Também foi considerada a condição de Rui Luiz Bogo, uma das vítimas fatais, descrito no processo como pioneiro e fundador de Peixoto de Azevedo. Para o Tribunal, essa circunstância, somada aos demais fatores, reforça a relevância comunitária das vítimas e a excepcionalidade do caso.

Inicialmente, o relator, desembargador Jorge Luiz Tadeu Rodrigues, havia votado contra o pedido de desaforamento. Durante a análise do processo, porém, o desembargador Orlando de Almeida Perri apresentou voto divergente defendendo a transferência do julgamento. Após analisar o voto-vista, o relator retificou seu posicionamento e aderiu integralmente à divergência. Segundo ele, não seria adequado correr o risco de realizar o julgamento “sob a sombra de uma possível parcialidade”. Com a mudança de voto, os demais integrantes acompanharam o entendimento pela transferência do júri para Sinop.

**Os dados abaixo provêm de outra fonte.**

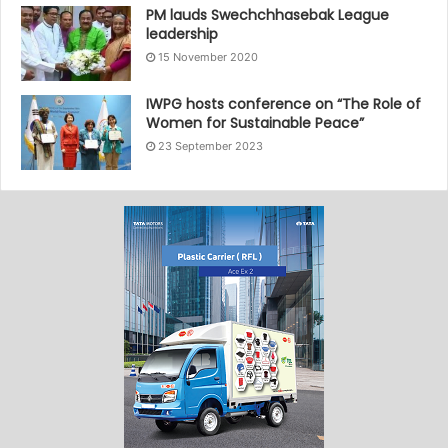
PM lauds Swechchhasebak League
leadership
15 November 2020
IWPG hosts conference on “The Role of
Women for Sustainable Peace”
23 September 2023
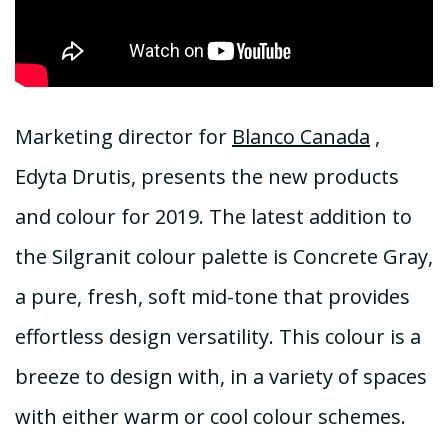
Marketing director for
Blanco Canada
,
Edyta Drutis, presents the new products
and colour for 2019. The latest addition to
the Silgranit colour palette is Concrete Gray,
a pure, fresh, soft mid-tone that provides
effortless design versatility. This colour is a
breeze to design with, in a variety of spaces
with either warm or cool colour schemes.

Segundo a denúncia, o crime ocorreu em 21 de abril de 2024, durante uma confraternização em uma residência de Peixoto de Azevedo. Os denunciados teriam entrado no imóvel e efetuado disparos de arma de fogo, que resultaram nas mortes de Pilson Pereira da Silva e Rui Luiz Bogo. O padre José Roberto Domingos e Erneci Afonso Lavall também foram atingidos.

Bruno, Inês e Eder foram pronunciados para julgamento pelo Tribunal do Júri. A decisão de pronúncia transitou em julgado em fevereiro de 2026, deixando o processo apto para seguir à fase de julgamento popular. O Juízo de Sinop deverá receber os autos e designar uma nova sessão plenária.